Données affichées -
══════

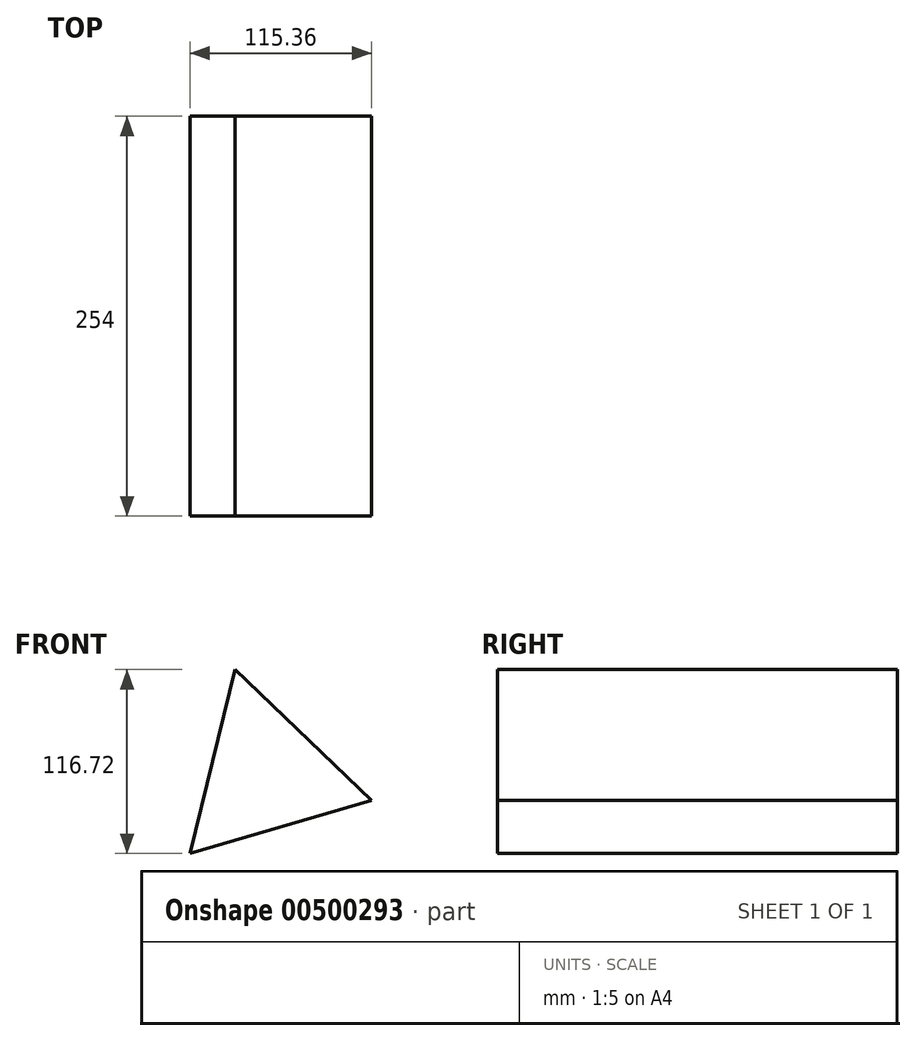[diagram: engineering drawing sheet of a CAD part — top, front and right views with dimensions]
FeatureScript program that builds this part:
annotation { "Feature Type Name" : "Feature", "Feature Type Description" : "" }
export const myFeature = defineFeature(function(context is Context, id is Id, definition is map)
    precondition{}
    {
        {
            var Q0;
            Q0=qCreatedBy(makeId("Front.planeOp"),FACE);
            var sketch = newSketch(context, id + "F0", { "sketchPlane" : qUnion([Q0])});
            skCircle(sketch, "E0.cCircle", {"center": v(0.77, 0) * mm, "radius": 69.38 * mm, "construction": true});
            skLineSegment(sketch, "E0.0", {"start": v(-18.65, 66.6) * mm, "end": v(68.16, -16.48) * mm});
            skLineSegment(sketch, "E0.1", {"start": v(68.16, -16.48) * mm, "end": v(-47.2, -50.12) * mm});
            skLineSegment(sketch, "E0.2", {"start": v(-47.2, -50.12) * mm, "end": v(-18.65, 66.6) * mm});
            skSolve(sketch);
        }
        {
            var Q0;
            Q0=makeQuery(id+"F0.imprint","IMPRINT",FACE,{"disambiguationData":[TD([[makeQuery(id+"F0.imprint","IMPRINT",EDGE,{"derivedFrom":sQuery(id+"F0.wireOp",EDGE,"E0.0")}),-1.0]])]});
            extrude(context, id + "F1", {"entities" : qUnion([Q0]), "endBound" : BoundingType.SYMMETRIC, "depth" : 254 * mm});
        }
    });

══════

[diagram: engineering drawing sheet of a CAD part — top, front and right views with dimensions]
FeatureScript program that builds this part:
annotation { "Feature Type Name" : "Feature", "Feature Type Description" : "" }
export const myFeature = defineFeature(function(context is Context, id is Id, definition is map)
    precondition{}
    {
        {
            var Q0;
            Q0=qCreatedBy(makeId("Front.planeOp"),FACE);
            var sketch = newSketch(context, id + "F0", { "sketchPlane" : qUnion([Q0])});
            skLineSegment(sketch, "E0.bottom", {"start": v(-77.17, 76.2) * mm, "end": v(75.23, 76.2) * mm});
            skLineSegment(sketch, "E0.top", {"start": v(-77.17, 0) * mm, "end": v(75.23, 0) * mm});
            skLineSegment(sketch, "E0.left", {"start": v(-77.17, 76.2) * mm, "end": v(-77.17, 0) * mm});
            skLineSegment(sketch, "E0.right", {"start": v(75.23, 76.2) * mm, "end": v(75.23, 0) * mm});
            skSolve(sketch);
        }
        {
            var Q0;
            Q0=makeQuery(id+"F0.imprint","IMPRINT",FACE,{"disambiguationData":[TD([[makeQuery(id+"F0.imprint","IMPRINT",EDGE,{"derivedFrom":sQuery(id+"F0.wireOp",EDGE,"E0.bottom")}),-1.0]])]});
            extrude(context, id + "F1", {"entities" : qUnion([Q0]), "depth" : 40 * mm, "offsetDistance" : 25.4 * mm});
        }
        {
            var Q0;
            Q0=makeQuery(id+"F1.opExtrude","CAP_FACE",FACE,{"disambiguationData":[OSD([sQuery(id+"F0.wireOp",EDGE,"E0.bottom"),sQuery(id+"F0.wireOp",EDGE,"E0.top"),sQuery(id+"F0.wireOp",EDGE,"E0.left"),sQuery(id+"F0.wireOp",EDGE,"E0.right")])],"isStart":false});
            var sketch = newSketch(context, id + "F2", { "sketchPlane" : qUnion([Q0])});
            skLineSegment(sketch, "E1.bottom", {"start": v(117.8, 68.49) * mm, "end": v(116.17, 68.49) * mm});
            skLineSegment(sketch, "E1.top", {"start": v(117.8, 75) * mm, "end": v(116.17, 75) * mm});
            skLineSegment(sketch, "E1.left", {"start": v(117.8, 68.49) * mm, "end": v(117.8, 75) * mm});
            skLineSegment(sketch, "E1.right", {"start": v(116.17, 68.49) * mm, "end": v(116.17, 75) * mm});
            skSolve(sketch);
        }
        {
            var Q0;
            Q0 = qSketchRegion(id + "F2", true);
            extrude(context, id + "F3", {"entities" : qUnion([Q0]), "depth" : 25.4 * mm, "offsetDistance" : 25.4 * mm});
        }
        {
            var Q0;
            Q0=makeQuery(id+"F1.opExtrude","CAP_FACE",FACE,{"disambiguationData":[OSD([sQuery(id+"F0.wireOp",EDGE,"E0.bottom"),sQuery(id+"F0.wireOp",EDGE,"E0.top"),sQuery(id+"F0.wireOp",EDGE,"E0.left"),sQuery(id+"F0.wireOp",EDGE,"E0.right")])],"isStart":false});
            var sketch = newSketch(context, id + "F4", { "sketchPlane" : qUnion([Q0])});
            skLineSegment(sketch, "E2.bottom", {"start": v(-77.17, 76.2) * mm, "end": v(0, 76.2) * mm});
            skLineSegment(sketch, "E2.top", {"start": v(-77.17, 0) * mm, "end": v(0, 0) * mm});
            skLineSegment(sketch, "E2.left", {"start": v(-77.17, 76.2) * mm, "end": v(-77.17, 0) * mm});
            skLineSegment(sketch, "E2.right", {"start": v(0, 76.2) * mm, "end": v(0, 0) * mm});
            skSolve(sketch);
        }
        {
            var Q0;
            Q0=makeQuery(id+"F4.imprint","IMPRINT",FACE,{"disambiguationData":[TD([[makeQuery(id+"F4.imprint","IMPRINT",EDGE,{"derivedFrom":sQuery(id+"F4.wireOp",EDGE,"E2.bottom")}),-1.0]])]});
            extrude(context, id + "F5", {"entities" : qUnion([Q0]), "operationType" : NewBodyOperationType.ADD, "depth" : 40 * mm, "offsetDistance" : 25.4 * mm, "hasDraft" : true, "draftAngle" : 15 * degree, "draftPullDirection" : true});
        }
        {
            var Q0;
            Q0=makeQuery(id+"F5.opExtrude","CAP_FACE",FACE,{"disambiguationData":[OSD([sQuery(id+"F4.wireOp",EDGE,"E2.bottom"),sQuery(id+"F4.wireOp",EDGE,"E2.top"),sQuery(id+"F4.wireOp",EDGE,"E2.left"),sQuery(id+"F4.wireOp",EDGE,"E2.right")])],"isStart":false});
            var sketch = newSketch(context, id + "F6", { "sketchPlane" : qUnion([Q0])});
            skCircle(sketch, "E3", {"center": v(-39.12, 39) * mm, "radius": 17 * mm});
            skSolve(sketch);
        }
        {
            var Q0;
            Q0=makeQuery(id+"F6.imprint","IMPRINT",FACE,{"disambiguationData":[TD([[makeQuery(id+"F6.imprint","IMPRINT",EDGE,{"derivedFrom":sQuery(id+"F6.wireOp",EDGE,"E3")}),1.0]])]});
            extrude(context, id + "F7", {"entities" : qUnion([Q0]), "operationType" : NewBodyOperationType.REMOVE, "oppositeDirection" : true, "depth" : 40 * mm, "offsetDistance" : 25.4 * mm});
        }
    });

══════

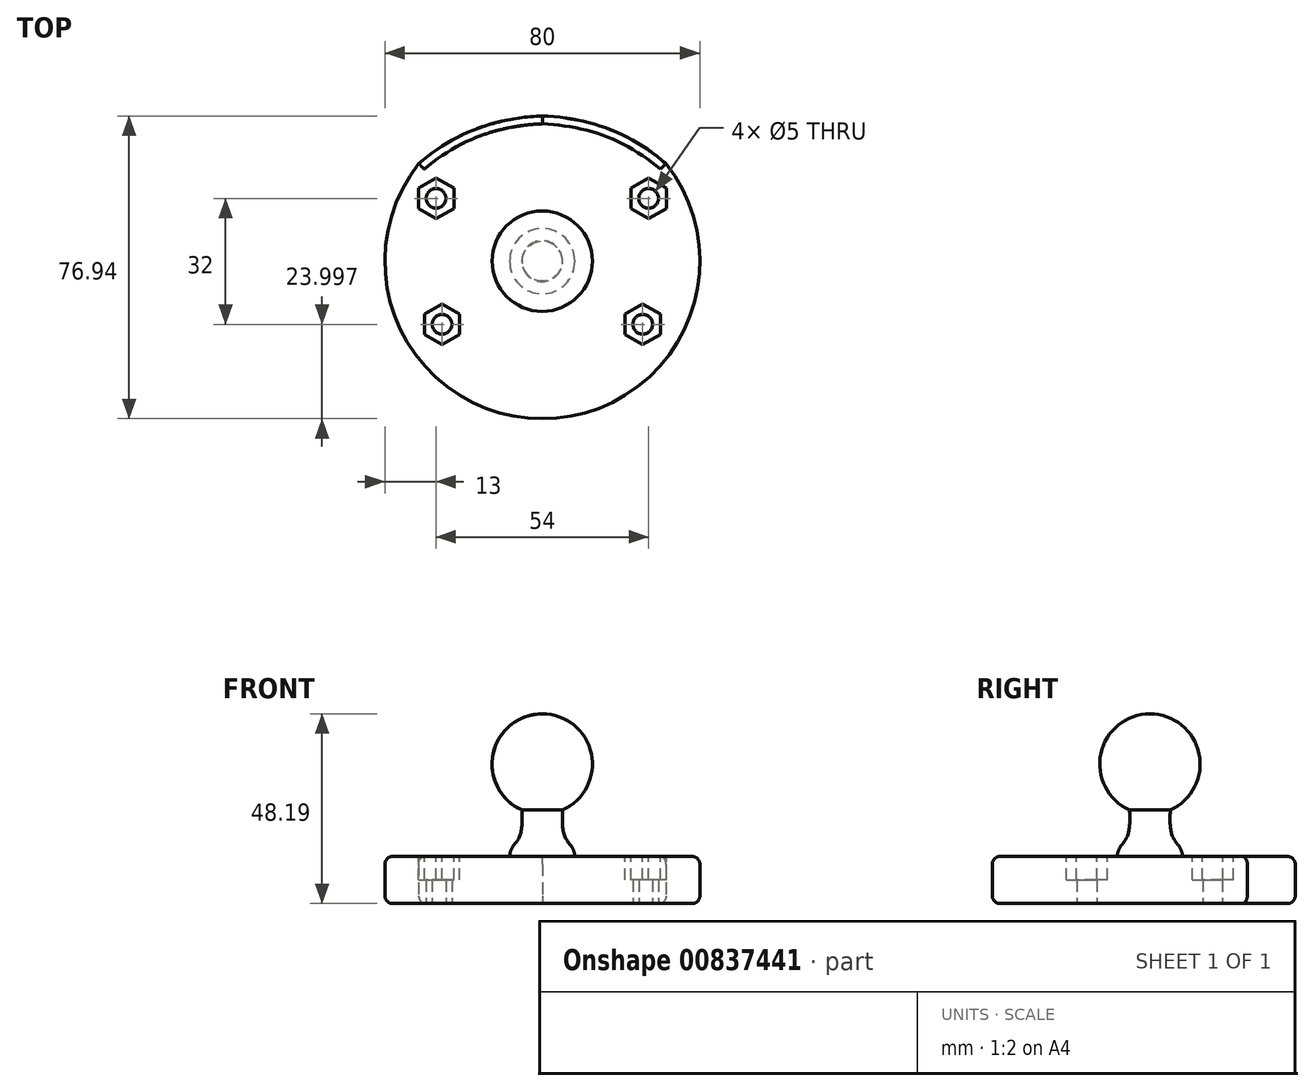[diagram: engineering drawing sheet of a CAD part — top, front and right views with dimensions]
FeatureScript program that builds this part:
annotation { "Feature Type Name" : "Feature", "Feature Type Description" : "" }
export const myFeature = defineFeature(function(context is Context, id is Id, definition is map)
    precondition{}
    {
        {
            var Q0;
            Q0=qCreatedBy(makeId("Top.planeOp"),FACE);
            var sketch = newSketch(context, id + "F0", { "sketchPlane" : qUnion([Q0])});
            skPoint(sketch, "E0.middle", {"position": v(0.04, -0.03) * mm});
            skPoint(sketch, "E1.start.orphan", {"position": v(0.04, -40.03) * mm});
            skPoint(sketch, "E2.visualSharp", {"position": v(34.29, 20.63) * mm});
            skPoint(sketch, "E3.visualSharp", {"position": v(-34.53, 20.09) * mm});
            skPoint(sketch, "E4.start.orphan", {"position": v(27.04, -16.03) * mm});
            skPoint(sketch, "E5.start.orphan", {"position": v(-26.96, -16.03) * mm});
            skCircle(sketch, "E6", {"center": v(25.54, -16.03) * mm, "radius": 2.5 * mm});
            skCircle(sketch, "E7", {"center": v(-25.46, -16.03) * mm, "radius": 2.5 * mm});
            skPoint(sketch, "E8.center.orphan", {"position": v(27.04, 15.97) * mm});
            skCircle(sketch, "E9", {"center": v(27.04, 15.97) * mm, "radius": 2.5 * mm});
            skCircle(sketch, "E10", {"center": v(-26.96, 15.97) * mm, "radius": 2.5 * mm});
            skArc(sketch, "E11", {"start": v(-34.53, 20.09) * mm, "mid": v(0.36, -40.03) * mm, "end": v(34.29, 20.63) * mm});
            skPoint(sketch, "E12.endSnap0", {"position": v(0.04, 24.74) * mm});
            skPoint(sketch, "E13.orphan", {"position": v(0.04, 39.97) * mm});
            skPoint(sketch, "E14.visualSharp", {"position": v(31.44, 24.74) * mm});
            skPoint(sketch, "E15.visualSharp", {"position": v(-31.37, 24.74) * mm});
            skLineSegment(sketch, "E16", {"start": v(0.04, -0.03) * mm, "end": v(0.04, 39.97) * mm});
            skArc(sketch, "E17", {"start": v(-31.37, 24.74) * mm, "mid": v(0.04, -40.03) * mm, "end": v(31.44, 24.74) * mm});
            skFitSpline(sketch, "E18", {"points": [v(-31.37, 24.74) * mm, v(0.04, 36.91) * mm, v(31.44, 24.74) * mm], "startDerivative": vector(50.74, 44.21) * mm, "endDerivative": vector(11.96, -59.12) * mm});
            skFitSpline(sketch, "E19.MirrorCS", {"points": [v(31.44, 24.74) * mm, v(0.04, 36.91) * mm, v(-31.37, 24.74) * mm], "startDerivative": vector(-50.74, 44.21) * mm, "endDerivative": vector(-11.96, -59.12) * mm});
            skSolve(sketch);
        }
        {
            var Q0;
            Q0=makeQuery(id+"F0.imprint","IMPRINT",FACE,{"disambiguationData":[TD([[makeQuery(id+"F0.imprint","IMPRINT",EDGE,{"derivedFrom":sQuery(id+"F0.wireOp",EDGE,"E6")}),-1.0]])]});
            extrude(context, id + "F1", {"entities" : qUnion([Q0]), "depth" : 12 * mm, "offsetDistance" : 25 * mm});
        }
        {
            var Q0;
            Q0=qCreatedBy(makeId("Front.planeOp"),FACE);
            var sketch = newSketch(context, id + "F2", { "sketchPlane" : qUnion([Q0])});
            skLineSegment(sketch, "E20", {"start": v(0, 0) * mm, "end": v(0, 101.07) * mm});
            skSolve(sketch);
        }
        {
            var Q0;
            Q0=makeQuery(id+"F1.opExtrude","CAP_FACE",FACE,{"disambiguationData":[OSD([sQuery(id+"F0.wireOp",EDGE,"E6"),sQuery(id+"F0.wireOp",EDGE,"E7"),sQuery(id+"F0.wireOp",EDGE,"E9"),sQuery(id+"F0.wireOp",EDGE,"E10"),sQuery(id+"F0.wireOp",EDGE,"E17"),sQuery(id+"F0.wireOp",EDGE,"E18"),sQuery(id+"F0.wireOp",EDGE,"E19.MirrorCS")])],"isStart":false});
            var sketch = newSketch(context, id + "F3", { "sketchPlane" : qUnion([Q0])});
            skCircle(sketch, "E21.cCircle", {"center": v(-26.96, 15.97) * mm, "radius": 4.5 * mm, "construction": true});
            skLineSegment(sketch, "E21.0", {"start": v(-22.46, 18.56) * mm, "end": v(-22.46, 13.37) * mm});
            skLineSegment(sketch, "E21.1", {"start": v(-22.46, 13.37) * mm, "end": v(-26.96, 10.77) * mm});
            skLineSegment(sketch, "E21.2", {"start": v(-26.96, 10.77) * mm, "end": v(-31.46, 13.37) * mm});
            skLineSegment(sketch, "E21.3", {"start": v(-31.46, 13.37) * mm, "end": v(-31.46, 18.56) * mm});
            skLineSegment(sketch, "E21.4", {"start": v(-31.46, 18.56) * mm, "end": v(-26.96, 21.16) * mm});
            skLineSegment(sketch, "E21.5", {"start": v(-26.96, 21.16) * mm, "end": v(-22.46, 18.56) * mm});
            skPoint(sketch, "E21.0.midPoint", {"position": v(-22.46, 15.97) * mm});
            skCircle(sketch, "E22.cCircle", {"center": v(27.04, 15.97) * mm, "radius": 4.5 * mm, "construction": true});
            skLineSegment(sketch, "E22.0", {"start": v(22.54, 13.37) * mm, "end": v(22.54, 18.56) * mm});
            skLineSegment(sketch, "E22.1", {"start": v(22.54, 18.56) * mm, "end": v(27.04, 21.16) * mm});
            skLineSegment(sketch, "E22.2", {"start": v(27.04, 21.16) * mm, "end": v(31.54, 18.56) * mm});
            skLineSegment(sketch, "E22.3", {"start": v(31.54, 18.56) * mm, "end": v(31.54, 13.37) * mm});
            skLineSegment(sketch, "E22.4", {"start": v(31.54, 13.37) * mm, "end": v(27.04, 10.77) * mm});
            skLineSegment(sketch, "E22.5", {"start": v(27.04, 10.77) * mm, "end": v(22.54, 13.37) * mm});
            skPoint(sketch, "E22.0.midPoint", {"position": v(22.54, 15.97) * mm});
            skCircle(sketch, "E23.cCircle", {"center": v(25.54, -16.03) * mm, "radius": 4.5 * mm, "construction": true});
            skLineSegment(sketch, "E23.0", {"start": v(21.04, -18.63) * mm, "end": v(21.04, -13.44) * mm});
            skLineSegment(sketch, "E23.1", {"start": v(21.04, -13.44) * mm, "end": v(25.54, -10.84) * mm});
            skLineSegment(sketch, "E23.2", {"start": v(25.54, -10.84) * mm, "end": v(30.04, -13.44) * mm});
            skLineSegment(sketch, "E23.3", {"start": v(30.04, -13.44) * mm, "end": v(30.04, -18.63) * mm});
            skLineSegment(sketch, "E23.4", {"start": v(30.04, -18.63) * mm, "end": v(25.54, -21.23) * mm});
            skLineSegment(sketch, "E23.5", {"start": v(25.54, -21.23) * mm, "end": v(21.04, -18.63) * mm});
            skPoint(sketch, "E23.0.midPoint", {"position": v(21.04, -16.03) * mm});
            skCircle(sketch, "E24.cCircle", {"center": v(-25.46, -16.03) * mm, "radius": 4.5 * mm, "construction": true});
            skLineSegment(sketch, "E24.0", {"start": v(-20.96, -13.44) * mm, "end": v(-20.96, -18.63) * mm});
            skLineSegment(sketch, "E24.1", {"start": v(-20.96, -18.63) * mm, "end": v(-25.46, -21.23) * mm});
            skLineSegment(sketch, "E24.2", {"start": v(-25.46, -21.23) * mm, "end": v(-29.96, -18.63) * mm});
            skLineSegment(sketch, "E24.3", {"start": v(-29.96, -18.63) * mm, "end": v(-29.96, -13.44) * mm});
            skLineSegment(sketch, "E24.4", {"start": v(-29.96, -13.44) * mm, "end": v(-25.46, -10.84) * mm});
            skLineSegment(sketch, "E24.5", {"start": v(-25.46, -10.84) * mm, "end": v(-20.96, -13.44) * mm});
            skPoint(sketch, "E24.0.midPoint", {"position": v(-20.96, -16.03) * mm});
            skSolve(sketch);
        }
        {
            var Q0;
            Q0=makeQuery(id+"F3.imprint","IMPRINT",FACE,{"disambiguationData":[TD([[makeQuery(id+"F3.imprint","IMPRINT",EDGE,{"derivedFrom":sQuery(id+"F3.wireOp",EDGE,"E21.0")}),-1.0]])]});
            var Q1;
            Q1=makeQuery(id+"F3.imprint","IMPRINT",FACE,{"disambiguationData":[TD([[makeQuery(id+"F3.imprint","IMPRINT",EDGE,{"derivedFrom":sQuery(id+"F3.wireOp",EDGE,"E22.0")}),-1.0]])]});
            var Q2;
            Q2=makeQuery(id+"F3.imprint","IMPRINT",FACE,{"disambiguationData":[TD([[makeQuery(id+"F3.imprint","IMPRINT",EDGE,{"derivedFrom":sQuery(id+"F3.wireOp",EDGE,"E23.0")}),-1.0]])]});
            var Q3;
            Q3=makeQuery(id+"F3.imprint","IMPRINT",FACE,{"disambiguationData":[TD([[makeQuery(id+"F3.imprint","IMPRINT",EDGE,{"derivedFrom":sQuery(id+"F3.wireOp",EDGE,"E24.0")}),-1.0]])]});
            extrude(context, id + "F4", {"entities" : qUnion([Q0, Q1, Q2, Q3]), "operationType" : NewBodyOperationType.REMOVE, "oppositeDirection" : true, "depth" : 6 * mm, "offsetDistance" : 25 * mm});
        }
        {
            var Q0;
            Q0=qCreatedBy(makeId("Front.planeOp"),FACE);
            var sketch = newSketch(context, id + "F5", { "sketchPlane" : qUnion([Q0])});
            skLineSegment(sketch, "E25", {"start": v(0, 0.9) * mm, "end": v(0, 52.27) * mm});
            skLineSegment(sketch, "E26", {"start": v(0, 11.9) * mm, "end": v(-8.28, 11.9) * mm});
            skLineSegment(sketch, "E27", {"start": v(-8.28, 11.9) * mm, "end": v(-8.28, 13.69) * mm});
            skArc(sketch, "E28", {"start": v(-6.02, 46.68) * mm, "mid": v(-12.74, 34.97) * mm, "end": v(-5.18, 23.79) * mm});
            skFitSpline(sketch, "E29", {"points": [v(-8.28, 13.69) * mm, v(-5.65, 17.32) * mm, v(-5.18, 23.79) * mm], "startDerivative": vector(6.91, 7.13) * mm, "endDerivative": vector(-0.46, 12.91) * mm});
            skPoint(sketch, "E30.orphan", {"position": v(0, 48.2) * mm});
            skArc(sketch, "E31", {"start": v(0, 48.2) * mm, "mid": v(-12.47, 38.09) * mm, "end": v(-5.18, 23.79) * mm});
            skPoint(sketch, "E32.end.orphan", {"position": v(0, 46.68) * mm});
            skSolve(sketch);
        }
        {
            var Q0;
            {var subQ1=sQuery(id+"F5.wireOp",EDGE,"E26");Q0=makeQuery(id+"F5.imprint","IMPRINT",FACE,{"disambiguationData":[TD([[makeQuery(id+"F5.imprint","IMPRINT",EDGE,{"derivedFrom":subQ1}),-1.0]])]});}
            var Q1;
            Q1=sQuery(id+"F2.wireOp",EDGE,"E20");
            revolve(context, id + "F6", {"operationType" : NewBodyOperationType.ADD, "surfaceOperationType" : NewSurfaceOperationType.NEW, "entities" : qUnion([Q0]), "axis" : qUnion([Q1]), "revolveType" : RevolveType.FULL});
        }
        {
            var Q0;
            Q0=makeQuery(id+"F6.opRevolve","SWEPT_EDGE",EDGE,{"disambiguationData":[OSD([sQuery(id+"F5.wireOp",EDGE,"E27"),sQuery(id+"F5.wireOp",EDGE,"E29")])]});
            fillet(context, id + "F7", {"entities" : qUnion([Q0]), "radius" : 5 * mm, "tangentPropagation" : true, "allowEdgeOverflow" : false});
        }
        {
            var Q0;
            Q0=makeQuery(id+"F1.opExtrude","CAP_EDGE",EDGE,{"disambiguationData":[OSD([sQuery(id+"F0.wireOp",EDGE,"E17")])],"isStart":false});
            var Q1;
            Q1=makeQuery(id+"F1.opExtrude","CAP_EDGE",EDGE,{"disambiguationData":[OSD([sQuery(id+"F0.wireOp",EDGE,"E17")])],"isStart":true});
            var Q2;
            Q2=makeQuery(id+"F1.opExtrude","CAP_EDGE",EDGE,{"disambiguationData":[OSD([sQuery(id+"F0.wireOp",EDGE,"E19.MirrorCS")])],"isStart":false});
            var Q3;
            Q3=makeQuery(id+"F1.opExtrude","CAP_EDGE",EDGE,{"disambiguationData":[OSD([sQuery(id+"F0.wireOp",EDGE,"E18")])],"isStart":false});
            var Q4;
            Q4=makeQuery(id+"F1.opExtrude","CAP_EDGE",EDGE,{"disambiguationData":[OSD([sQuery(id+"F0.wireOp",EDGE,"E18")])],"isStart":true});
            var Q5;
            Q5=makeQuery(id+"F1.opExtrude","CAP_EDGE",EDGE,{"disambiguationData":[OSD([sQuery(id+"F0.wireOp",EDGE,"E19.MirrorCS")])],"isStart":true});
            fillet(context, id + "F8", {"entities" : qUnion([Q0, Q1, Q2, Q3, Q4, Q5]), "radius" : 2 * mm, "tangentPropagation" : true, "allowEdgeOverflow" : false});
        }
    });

══════

Consignes de travail - Relevez dans le matériel ci-dessus chaque ligne qui contient la chaîne « fillet », puis recopiez-la intégralement.

Réponse correcte -
            fillet(context, id + "F7", {"entities" : qUnion([Q0]), "radius" : 5 * mm, "tangentPropagation" : true, "allowEdgeOverflow" : false});
            fillet(context, id + "F8", {"entities" : qUnion([Q0, Q1, Q2, Q3, Q4, Q5]), "radius" : 2 * mm, "tangentPropagation" : true, "allowEdgeOverflow" : false});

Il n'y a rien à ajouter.